In between attending two World Cup games in Manaus, the capital city of the Amazon, we had time to explore the river and the rain forest. When we were visiting in June, the rainy season had just ended, and thus water levels were at their annual high.
|Manaus waterfront with typical Amazon passenger boats|
Manaus cannot be reached by a reliable road, unless you drive north to Venezuela. You can fly in; but mainly, comings and goings happen by boat. Life is on the river. And because the water levels fluctuate so much, unless you live in Manaus proper which sits on a rocky elevation, you live in a floating house that you "tie to a tree," as the travel guide on our first tour described it.

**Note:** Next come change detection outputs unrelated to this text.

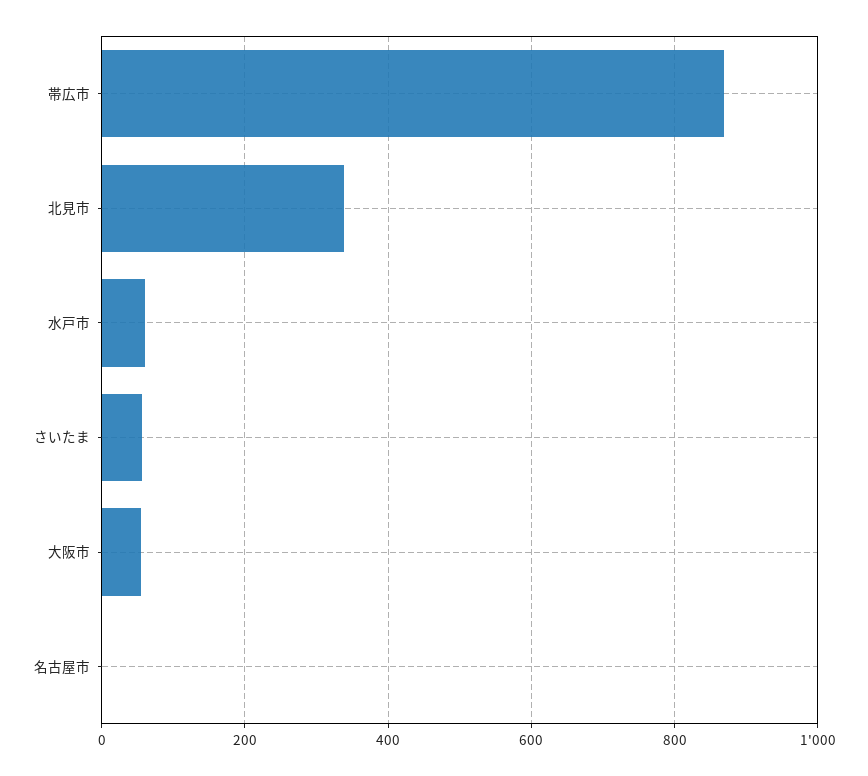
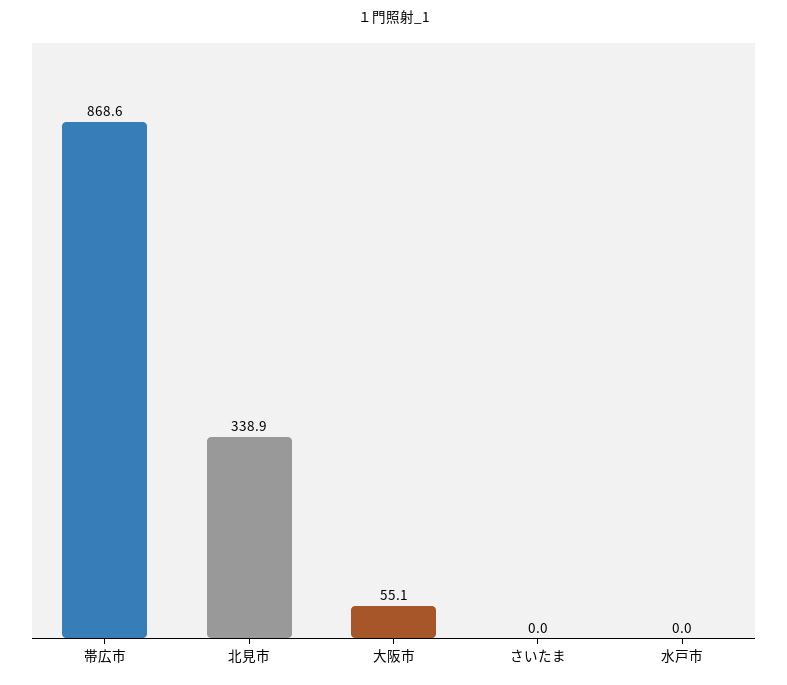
  {
    "帯広市": 868.6,
    "北見市": 338.9,
-   "水戸市": 60,
+   "水戸市": 0,
-   "さいたま": 60,
+   "さいたま": 0,
-   "大阪市": 55.1,
+   "大阪市": 55.1
-   "名古屋市": 0
  }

Here a floating village with the high rises of Manaus on the horizon. The poles carrying the electrical lines are mounted on pontoons as well, so they can adjust to the water levels.
The floating restaurant where our tour stopped for lunch and transferred to smaller "canoes" to explore the flooded rain forest.
Sunlight and diesel fumes
Local kids peddle their wares and show exotic animals (my daughter got to hold a sloth!) in a watery meeting place.
We also hiked out on a boardwalk to see the giant lily pads that the Manaus area prides itself in. Unfortunately they were past their prime in June. They must be a magnificent sight when they are in bloom.
Wrapping up our day on the water, we saw the "Meeting of the Waters," the spot a little east of Manaus where the black water from the Rio Negro (that Manaus actually lies on), and the muddier water of the Rio Solimoes flow together to form the river we know as the Amazon.